International Standard IEC 60038:1983 defines a set of standard voltages for use in low voltage and high voltage AC and DC electricity supply systems.
Where two voltages are given below separated by “/”, the first is the root-mean-square voltage between a phase and the neutral connector, whereas the second is the corresponding root-mean-square voltage between two phases (exception: the category shown below called “One Phase”, where 240 V is the root-mean-square voltage between the two legs of a split phase).
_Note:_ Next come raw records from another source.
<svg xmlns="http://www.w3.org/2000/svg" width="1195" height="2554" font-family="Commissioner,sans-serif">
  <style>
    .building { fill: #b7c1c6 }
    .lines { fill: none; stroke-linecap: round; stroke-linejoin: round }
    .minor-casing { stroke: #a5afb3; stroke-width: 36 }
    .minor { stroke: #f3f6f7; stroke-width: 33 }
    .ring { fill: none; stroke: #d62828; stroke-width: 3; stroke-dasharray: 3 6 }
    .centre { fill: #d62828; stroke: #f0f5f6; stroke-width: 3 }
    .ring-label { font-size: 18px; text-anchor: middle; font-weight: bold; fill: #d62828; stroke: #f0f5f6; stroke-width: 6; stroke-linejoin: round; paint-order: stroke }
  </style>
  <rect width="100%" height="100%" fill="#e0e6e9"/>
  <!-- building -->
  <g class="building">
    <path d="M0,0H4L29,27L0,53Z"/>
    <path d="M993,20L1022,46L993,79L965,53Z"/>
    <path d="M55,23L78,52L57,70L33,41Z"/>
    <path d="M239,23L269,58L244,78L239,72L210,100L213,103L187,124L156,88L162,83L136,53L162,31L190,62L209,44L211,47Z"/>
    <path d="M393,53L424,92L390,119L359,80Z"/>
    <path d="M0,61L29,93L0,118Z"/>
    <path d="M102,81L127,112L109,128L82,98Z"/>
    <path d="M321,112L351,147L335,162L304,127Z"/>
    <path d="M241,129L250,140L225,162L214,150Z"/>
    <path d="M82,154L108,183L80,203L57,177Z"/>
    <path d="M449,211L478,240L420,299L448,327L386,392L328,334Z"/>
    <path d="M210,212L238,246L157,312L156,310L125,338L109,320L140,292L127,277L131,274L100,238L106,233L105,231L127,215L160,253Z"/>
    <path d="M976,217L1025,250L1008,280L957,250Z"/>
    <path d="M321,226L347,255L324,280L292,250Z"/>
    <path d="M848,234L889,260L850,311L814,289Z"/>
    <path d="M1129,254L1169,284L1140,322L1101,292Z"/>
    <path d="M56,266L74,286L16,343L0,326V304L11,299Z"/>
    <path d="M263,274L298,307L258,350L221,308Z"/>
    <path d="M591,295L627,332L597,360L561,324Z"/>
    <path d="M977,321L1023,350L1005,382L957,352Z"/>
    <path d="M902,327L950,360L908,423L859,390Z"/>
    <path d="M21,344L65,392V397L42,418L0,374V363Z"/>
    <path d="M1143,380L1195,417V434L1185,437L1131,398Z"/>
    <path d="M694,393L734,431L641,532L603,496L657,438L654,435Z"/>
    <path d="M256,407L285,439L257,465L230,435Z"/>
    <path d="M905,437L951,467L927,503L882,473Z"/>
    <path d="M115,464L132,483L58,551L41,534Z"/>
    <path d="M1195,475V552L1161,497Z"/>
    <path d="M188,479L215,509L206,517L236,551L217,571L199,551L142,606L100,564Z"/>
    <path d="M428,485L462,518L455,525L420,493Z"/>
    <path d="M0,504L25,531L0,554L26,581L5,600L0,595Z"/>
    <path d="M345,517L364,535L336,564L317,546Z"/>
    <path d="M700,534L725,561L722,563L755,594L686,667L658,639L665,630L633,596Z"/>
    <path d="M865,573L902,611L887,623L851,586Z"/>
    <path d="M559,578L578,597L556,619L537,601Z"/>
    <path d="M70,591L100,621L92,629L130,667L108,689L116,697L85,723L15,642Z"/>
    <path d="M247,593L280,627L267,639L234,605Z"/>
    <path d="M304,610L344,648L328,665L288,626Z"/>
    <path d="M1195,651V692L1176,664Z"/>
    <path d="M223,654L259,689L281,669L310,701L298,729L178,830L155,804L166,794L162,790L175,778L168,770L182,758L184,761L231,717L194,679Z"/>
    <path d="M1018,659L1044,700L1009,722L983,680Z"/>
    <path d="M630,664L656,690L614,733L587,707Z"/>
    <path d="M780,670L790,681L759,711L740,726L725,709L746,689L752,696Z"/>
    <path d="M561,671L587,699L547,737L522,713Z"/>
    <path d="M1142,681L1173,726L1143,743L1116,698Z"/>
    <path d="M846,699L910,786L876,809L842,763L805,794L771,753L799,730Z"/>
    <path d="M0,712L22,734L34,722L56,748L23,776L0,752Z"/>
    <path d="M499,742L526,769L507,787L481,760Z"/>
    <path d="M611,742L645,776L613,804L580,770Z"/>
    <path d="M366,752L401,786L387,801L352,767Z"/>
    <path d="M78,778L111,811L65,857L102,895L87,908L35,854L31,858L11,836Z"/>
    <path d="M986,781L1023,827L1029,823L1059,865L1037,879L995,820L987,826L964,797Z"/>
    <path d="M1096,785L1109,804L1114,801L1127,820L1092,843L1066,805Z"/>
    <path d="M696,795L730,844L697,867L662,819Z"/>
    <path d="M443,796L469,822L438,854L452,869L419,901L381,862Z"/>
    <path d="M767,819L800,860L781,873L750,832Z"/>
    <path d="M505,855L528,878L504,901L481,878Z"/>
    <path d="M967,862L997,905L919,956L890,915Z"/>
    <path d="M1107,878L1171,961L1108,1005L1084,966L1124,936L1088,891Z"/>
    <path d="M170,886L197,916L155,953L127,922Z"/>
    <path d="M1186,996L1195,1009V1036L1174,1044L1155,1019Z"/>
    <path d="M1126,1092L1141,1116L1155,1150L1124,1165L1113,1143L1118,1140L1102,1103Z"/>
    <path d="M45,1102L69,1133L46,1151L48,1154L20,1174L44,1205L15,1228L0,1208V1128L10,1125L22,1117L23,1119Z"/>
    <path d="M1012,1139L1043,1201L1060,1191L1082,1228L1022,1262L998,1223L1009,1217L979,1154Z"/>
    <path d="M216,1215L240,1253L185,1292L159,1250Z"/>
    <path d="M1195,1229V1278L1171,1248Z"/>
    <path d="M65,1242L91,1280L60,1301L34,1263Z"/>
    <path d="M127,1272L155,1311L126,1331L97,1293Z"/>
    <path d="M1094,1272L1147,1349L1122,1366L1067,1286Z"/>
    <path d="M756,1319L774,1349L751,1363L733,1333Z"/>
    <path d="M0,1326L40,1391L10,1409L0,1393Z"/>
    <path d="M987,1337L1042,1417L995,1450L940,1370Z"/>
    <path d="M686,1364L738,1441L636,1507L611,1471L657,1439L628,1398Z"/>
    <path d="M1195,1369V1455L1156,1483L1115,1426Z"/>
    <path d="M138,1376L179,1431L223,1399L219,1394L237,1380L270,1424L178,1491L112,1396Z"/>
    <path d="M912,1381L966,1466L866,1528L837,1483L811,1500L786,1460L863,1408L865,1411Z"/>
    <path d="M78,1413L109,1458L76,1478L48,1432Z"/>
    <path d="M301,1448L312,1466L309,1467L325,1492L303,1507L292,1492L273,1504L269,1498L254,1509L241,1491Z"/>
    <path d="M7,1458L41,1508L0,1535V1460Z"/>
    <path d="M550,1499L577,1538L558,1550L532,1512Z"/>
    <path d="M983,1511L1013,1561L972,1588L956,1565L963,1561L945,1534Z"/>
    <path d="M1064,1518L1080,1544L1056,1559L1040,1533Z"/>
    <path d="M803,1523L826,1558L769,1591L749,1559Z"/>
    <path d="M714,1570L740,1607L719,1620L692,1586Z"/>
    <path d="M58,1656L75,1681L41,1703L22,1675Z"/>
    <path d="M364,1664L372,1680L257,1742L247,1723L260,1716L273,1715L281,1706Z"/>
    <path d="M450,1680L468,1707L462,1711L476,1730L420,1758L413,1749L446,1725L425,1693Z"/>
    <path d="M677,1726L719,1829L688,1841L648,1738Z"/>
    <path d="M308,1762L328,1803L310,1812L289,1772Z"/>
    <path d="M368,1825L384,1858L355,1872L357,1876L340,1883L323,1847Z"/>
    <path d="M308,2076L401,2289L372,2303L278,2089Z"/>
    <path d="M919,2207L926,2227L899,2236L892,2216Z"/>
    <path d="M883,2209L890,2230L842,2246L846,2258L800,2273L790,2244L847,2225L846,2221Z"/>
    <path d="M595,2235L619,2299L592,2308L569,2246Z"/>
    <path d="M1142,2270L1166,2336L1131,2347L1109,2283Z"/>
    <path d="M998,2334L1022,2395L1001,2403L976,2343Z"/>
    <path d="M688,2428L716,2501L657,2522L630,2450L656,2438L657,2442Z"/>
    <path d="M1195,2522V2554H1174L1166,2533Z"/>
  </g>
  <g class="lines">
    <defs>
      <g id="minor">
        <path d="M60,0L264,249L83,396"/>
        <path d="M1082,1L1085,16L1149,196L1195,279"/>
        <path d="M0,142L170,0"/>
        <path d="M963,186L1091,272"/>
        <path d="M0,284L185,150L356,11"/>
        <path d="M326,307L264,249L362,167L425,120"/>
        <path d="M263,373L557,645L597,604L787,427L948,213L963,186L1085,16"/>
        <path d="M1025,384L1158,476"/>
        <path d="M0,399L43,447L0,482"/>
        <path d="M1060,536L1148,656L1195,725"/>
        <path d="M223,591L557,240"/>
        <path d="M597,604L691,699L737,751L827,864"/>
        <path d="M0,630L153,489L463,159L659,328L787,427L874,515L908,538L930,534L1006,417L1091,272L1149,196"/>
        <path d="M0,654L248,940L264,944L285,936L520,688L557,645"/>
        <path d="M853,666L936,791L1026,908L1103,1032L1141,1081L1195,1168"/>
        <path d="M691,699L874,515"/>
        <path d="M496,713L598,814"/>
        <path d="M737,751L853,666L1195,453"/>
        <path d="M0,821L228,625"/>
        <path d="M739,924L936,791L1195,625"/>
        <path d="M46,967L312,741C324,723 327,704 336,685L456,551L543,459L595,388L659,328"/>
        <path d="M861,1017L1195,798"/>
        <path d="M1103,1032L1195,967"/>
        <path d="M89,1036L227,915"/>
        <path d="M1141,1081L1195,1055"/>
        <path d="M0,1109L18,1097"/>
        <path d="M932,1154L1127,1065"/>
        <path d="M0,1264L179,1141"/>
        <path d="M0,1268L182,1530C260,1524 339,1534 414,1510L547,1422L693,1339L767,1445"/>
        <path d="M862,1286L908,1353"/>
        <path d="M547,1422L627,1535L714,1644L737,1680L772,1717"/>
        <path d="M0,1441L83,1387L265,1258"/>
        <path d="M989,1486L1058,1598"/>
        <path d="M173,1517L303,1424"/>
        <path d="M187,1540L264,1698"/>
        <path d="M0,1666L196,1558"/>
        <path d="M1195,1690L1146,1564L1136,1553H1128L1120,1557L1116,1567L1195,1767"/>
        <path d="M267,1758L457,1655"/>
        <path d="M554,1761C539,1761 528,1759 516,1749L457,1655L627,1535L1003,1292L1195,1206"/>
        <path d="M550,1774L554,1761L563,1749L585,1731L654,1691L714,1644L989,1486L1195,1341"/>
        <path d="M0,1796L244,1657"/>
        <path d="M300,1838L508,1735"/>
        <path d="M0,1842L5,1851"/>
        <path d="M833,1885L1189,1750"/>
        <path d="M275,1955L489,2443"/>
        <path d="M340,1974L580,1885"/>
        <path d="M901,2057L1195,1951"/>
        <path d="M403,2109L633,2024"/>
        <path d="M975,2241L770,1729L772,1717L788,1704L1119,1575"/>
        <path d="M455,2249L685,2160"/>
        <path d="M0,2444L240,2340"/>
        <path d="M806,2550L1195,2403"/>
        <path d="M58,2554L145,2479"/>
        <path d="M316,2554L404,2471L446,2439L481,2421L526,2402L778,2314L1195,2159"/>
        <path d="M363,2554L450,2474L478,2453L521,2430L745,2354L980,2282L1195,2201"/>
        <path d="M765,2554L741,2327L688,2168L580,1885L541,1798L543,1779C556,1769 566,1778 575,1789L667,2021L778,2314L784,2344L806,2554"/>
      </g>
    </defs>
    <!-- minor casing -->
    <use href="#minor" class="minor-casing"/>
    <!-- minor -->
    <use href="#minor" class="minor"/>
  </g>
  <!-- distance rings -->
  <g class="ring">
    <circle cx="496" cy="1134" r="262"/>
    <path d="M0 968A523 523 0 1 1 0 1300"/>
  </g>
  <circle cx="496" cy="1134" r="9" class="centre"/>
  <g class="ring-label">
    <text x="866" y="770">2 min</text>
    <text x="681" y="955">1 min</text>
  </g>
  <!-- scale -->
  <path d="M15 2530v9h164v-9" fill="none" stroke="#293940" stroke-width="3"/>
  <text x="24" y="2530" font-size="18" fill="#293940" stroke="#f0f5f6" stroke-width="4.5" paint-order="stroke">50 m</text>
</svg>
The three-phase voltages are for use in either four-wire (with neutral) or three-wire (without neutral) systems.
Three-phase 50 Hz
• 230 V / 400 V (formerly 220/380 V)
• 400 V / 690 V (formerly 380/660 V)
• 1000 V phase to phase (3 wire)
Suppliers using 220 V / 380 V or 240 V / 415 V systems were expected by the standard to migrate to the recommended value of 230 V / 400 V by the year 2003. This migration has already been largely completed, at least within the European Union.
Voltage conversion schedule
Three-phase 60 Hz
• 120 V / 208 V
• 240 V
• 277 V / 480 V
• 480 V
• 347 V / 600 V
• 600 V / 1000 V
One-phase, three-wire 60 Hz (American split-phase)
120 V / 240 V
As per International Standard IEC 60038:1983, nominal voltages are above 1 kV and not exceeding 35 kV.
There are two series, one from 3 kV up to 35 kV and another one from 4.16 kV up to 34.5 kV.
As per International Standard IEC 60038:1983, nominal voltages are above 35 kV and not exceeding 230 kV.
As per International Standard IEC 60038:1983, the highest voltage for equipment is the characteristic value exceeding 245 kV. The enumeration begins at 300 kV and ends with 1200 kV.